A fonoaudióloga ainda ressaltou que a família tem um papel fundamental no diagnóstico da surdez, uma vez que o portador do problema pode não conseguir identificar sozinho. "É diferente da visão: a própria pessoa percebe que não está enxergando bem. Na audição, os familiares é que costumam saber quando a pessoa não está escutando. É preciso dar atenção à opinião deles", alertou Renata.

Ouvir x escutar

A fonoaudióloga Renata Jacques afirmou que ouvir é um processo físico. É a entrada do som no ouvido e sua passagem pela cóclea (caracol), fazendo vibrar as células ciliadas. Já escutar é o processamento do som, que acontece no cérebro. "Escutar é onde os ouvidos encontram-se com o cérebro", afirmou.

Em seguida, a especialista disse que o fato de não escutar tem um impacto profundo na vida das pessoas. Ela mostrou uma foto da atividade de um cérebro de quem escuta bem em comparação com o de quem tem perda auditiva. O resultado é impressionante: as áreas do cérebro da pessoa que não escuta direito são bem menos ativadas. "Estudos comprovam que uma pessoa com perda auditiva tem 37% mais chance de apresentar doenças como Alzheimer e demência. Além disso, não escutar pode provocar cansaço mental, diminuição da memória, isolamento social e depressão. Isso é muito sério. Costumamos dizer que a cegueira afasta das coisas, mas a surdez afasta das pessoas", lamentou.

Os números são consideráveis:
- Mais de 800 milhões de pessoas no mundo têm perda auditiva;
- Ela é a quarta maior doença crônica que acomete idosos;
- Até 2030, mais de 17 milhões de pessoas no Brasil apresentarão perda audititiva.

Portanto, é preciso cuidar da saúde auditiva, segundo Renata Jacques. "O nosso objetivo é tratar a audição. Na minha opinião, a partir dos 65 anos de idade, se a pessoa não tem sintomas, é importante, pelo menos, fazer um exame de audiometria para ter uma referência, além do controle anual", orientou.

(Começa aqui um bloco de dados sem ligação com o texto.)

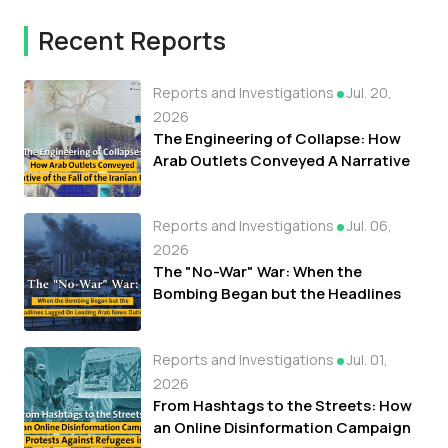
Recent Reports
Reports and Investigations
Jul. 20,
2026
The Engineering of Collapse: How
Arab Outlets Conveyed A Narrative
of the Fall of the Iranian Regime
Reports and Investigations
Jul. 06,
2026
The "No-War" War: When the
Bombing Began but the Headlines
Lagged On Leading Arab News
Outlets
Reports and Investigations
Jul. 01,
2026
From Hashtags to the Streets: How
an Online Disinformation Campaign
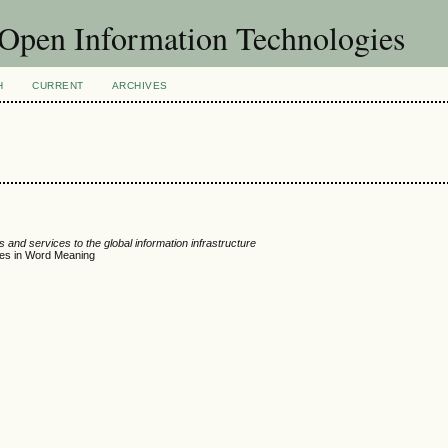
f Open Information Technologies
H
CURRENT
ARCHIVES
 and services to the global information infrastructure
ces in Word Meaning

Caso o paciente apresente algum problema, embora o tratamento tenha que começar com uma consulta ao médico, conforme orienta Renata, o fonoaudiólogo poderá indicar o uso do aparelho auditivo (AASI, sigla para Aparelhos de Amplificação Sonora Individual). "Atualmente ainda existe certo preconceito quanto ao uso dos AASI, mas posso afirmar que eles estão muito superiores aos de antigamente. Sobretudo a questão estética melhorou muito. Mas o profissional tem que saber adaptá-lo, de acordo com as necessidades do paciente. Senão, ele não vai usar", disse.

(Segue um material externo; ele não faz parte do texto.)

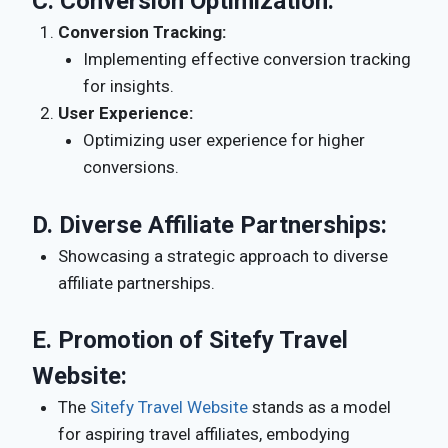
C.
Conversion Optimization:
Conversion Tracking:
Implementing effective conversion tracking
for insights.
User Experience:
Optimizing user experience for higher
conversions.
D.
Diverse Affiliate Partnerships:
Showcasing a strategic approach to diverse
affiliate partnerships.
E.
Promotion of Sitefy Travel
Website:
The
Sitefy Travel Website
stands as a model
for aspiring travel affiliates, embodying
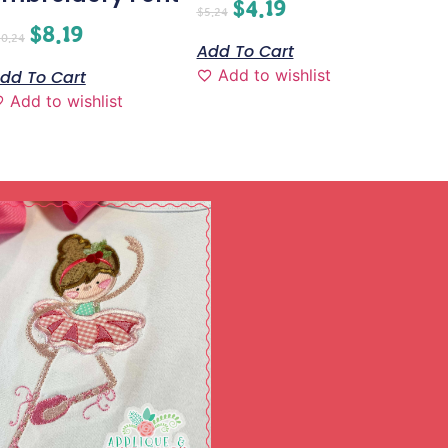
$
4.19
$
5.24
$
8.19
10.24
Add To Cart
Add to wishlist
dd To Cart
Add to wishlist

Renata Jacques esclareceu que, além do uso do aparelho, é importante trabalhar a estimulação sonora, que promoverá a reorganização cerebral. "Na nossa clínica, além de indicar o uso do AASI, trabalhamos também com o treinamento auditivo, em que aplicamos exercícios para fortalecer o processo auditivo, por meio de estímulos sonoros. É como uma musculação. Reabilitação não é só colocar o aparelho. É preciso treinar o cérebro também", finalizou.

A vice-presidente de Aposentados e Pensionistas e Serviços Assistenciais, Maria Lisboa Macedo, informou que a ANFIP-MG providenciará um convênio com a clínica da fonoaudióloga Renata Jacques, que estava acompanhada de sua colega, Beatriz Sousa.